The Meimage Dance Company’s New Choreographer Project (鈕扣New Choreographer計畫) show at Taipei’s Huashan 1914 Creative Park last weekend once again demonstrated the power and allure of one of Taiwan’s premier exports — its professional dancers and choreographers.
The project’s seventh edition featured Tung Po-lin (董柏霖), a dancer with London-based Company Wayne McGregor; Liu I-ling (劉奕伶), who is with the New York City-based Bill T. Jones/Arnie Zane Company and Tu Lee-yuan from GoteborgsOperans Danskompani in Sweden.
The program opened with Tung’s reflective solo, Why does he want to leave? (為甚麼他要離開), which began with him seated on the floor at the front of the Umay Theater’s small stage singing and playing guitar, before a short video projected onto the rear wall started.
Photo: Courtesy of Terry Lin
The rather quiet and unconventional beginning to the dance belied the dynamism of Tung’s choreography, which made full use of his arms, precise footwork and ballet training.
It was interesting to reflect how after just a year of working with McGregor, the British choreographer’s penchant for sharply articulated legs, feet and arms appears to be rubbing off on Tung.
Liu’s piece, Gung (更), also saw her singing a bit, but her years in New York, straddling different cultures, both societal and dance, made for a work that began as soft and funny, even wistful, before turning into a provocative dance of assertive empowerment.
Photo: Courtesy of Terry Lin
The transformation was highlighted by the costume change from a very girlish pink dress (with matching shorts), red belt and strappy red sandals that the shaven-headed Liu wore before discarding them in favor of a crimson jersey top and grey sweatpants.
Jones’ sometimes confrontations story-telling style was also reflected in Liu’s piece.
The standout on the program was the final work, Tu’s It Takes Two to Tango, which he performed with one of his Goteborg colleagues, Jan Spotak, a Slovakian-born dancer/choreographer.
There was no singing, at least by the two men, but a lot of comedic and physical interplay based on the pair’s height differential, along with a tea cup and saucer, plus some very fine dancing.
Tu set his piece to a score that ranged from Caetano Veloso’s Cucurrucucu Paloma to Woodkid’s Run Boy Run and Arcade Fire’s Song on the Beach.
It Takes Two to Tango opens with Tu and Spotak kneeling facing one another, one arm raised across their chest and pressed against the other’s, a cup and saucer balanced atop the two limbs.
Their torsos swayed and bodies circled one another without ever losing contact or the cup and saucer, before they effortlessly rose, still locked to one another and the porcelain.
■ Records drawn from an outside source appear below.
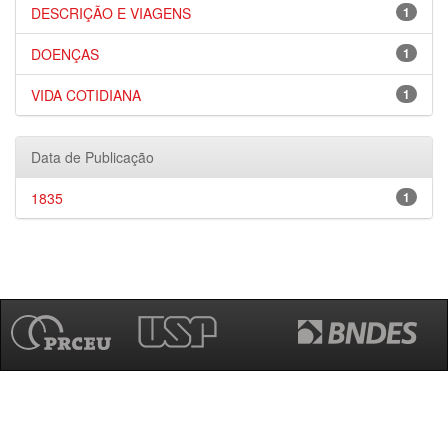
DESCRIÇÃO E VIAGENS
1
DOENÇAS
1
VIDA COTIDIANA
1
Data de Publicação
1835
1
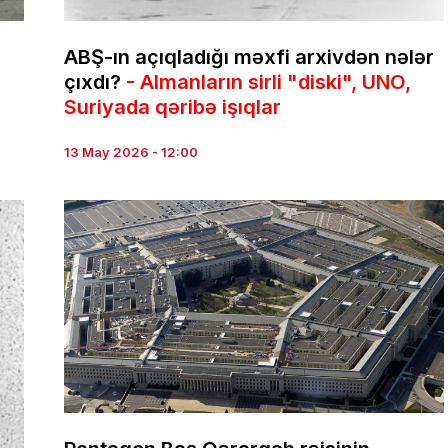
ABŞ-ın açıqladığı məxfi arxivdən nələr
çıxdı?
- Almanların sirli "diski", UNO,
Suriyada qəribə işıqlar
13 May 2026 - 12:00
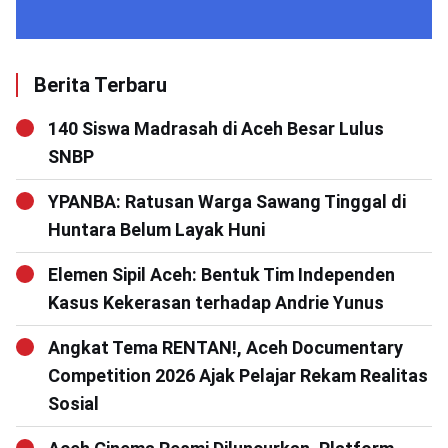
Berita Terbaru
140 Siswa Madrasah di Aceh Besar Lulus
SNBP
YPANBA: Ratusan Warga Sawang Tinggal di
Huntara Belum Layak Huni
Elemen Sipil Aceh: Bentuk Tim Independen
Kasus Kekerasan terhadap Andrie Yunus
Angkat Tema RENTAN!, Aceh Documentary
Competition 2026 Ajak Pelajar Rekam Realitas
Sosial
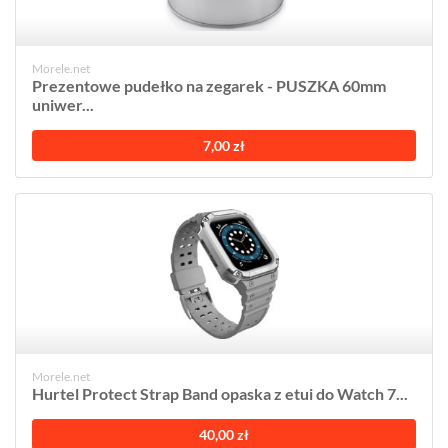
Morele.net
Prezentowe pudełko na zegarek - PUSZKA 60mm
uniwer...
7,00 zł
Morele.net
Hurtel Protect Strap Band opaska z etui do Watch 7...
40,00 zł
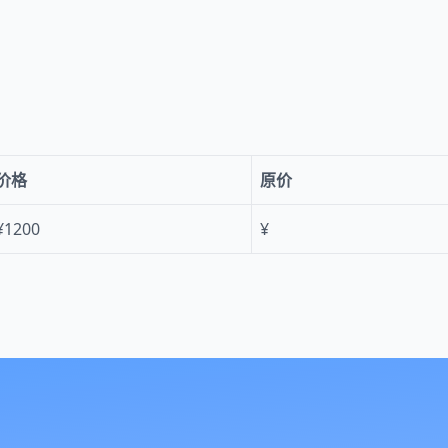
。
价格
原价
¥1200
¥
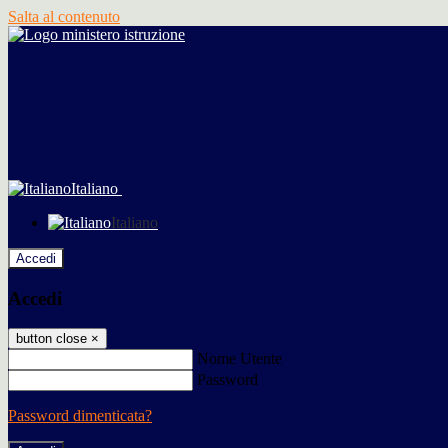
Salta al contenuto
Italiano
Italiano
Accedi
Accedi
button close
×
Nome Utente
Password
Password dimenticata?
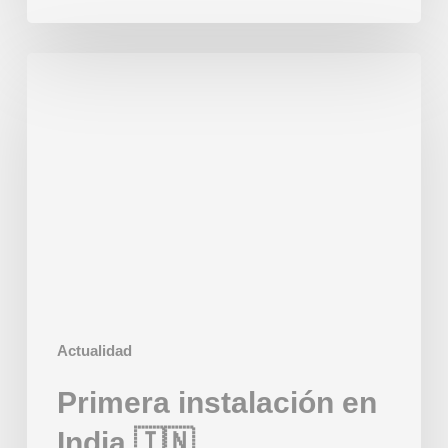
Primera
instalación
en
India
🇮🇳
Actualidad
Primera instalación en
India 🇮🇳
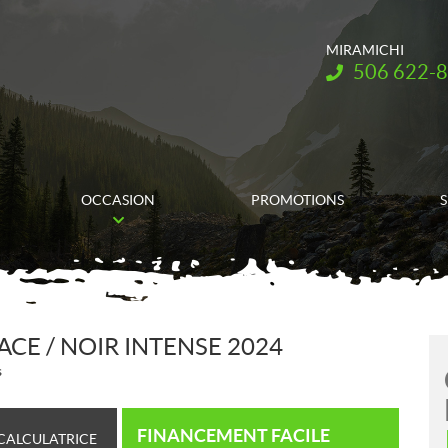
MIRAMICHI
Téléphone :
506 622-
OCCASION
PROMOTIONS
S
ACE / NOIR INTENSE 2024
s
FINANCEMENT FACILE
CALCULATRICE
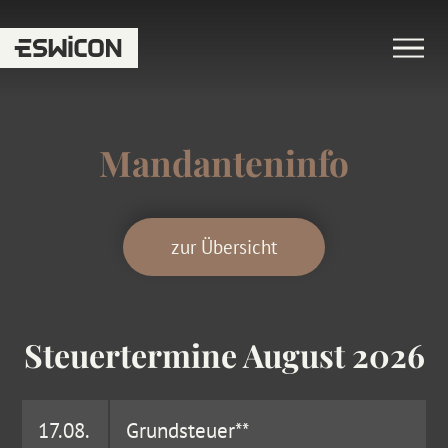
Mandanteninfo
zur Übersicht
Steuertermine August 2026
17.08.
Grundsteuer**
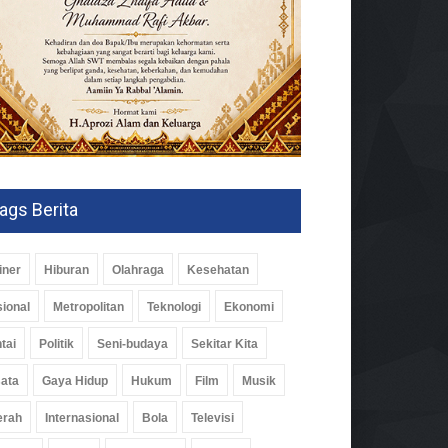
ags Berita
iner
Hiburan
Olahraga
Kesehatan
ional
Metropolitan
Teknologi
Ekonomi
tai
Politik
Seni-budaya
Sekitar Kita
ata
Gaya Hidup
Hukum
Film
Musik
erah
Internasional
Bola
Televisi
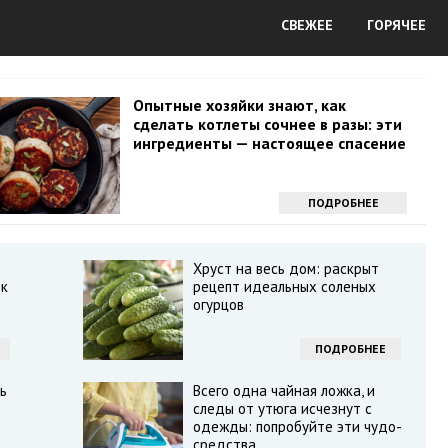
СВЕЖЕЕ
ГОРЯЧЕЕ
Опытные хозяйки знают, как
сделать котлеты сочнее в разы: эти
ингредиенты — настоящее спасение
ПОДРОБНЕЕ
Хруст на весь дом: раскрыт
ок
рецепт идеальных соленых
огурцов
ПОДРОБНЕЕ
ь
Всего одна чайная ложка, и
следы от утюга исчезнут с
одежды: попробуйте эти чудо-
средства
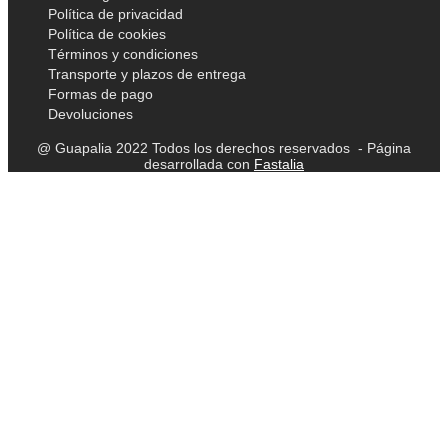
Política de privacidad
Política de cookies
Términos y condiciones
Transporte y plazos de entrega
Formas de pago
Devoluciones
@ Guapalia 2022 Todos los derechos reservados - Página
desarrollada con
Fastalia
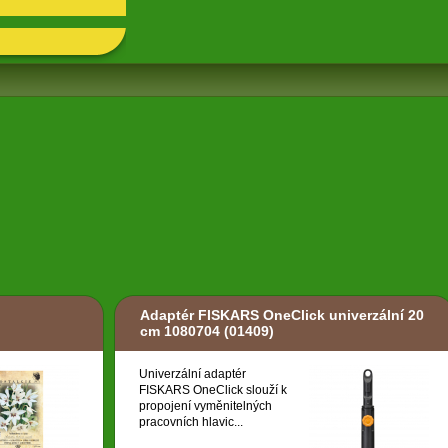
Adaptér FISKARS OneClick univerzální 20
cm 1080704
(01409)
Univerzální adaptér
FISKARS OneClick slouží k
propojení vyměnitelných
pracovních hlavic...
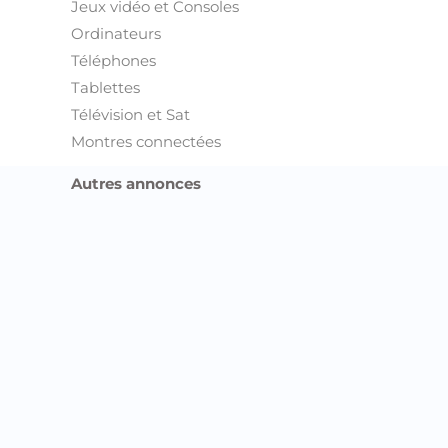
Jeux vidéo et Consoles
Ordinateurs
Téléphones
Tablettes
Télévision et Sat
Montres connectées
Autres annonces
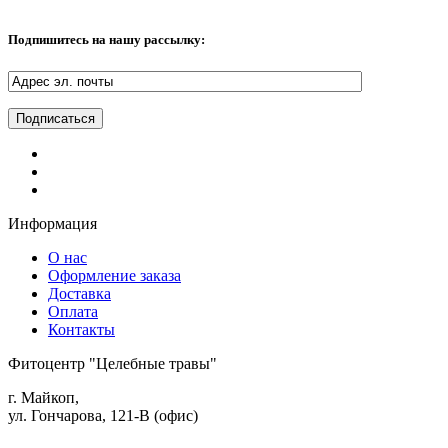
Подпишитесь на нашу рассылку:
Информация
О нас
Оформление заказа
Доставка
Оплата
Контакты
Фитоцентр "Целебные травы"
г. Майкоп,
ул. Гончарова, 121-В (офис)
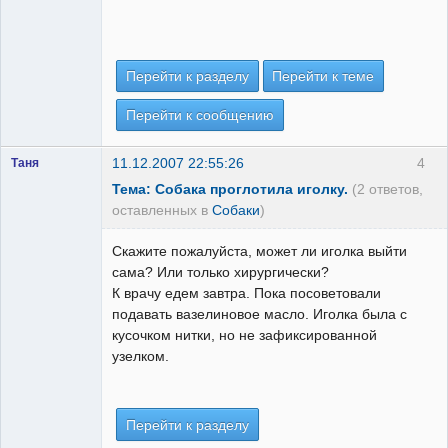
Перейти к разделу
Перейти к теме
Перейти к сообщению
11.12.2007 22:55:26
4
Таня
Тема: Собака проглотила иголку.
(2 ответов,
оставленных в
Собаки
)
Скажите пожалуйста, может ли иголка выйти
сама? Или только хирургически?
К врачу едем завтра. Пока посоветовали
подавать вазелиновое масло. Иголка была с
кусочком нитки, но не зафиксированной
узелком.
Перейти к разделу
Initially they always stayed in close contact, with Spotak lifting Tu, raising him over his shoulders and around his body, dragging him around or carrying him in his arms like fallen angel.
The pace shifted from slow and relaxed to fast and fluid and Tu also had a chance to manipulate his taller partner.
The alternating dynamics between the pair, their physical exuberance and the playfulness of the choreography made for a very engaging piece and a great introduction to Tu’s works. I would like to see more.
The New Choreographer Project show will be performed in Yilan County tomorrow and Saturday at the Chung Hsing Cultural Creative Park (中興文化創意園區) in Wujie Township (五結). The shows start at 7:30pm and are free.
Last weekend also proved to be a good one for Taiwanese choreographer Benson Tsai (蔡博丞) and his B.DANCE (丞舞製作團隊) troupe, with Tsai scoring yet another win in an international choreographic competition, this time in Switzerland.
First prize at the Tanz-Plattform Bern was awarded to Tsai’s Innermost and L‘aveuglement by the Belgian-based duo of Victor Launay and Sara Olmo, who are collectively known as Les Vikings.
The first place win comes with a commission to create a work about by Albert Einstein for the Dance Company Konzert Theater Bern to premiere in May next year.
The Bern jury praised Innermost’s “colorful, exciting and also humorous choreography.”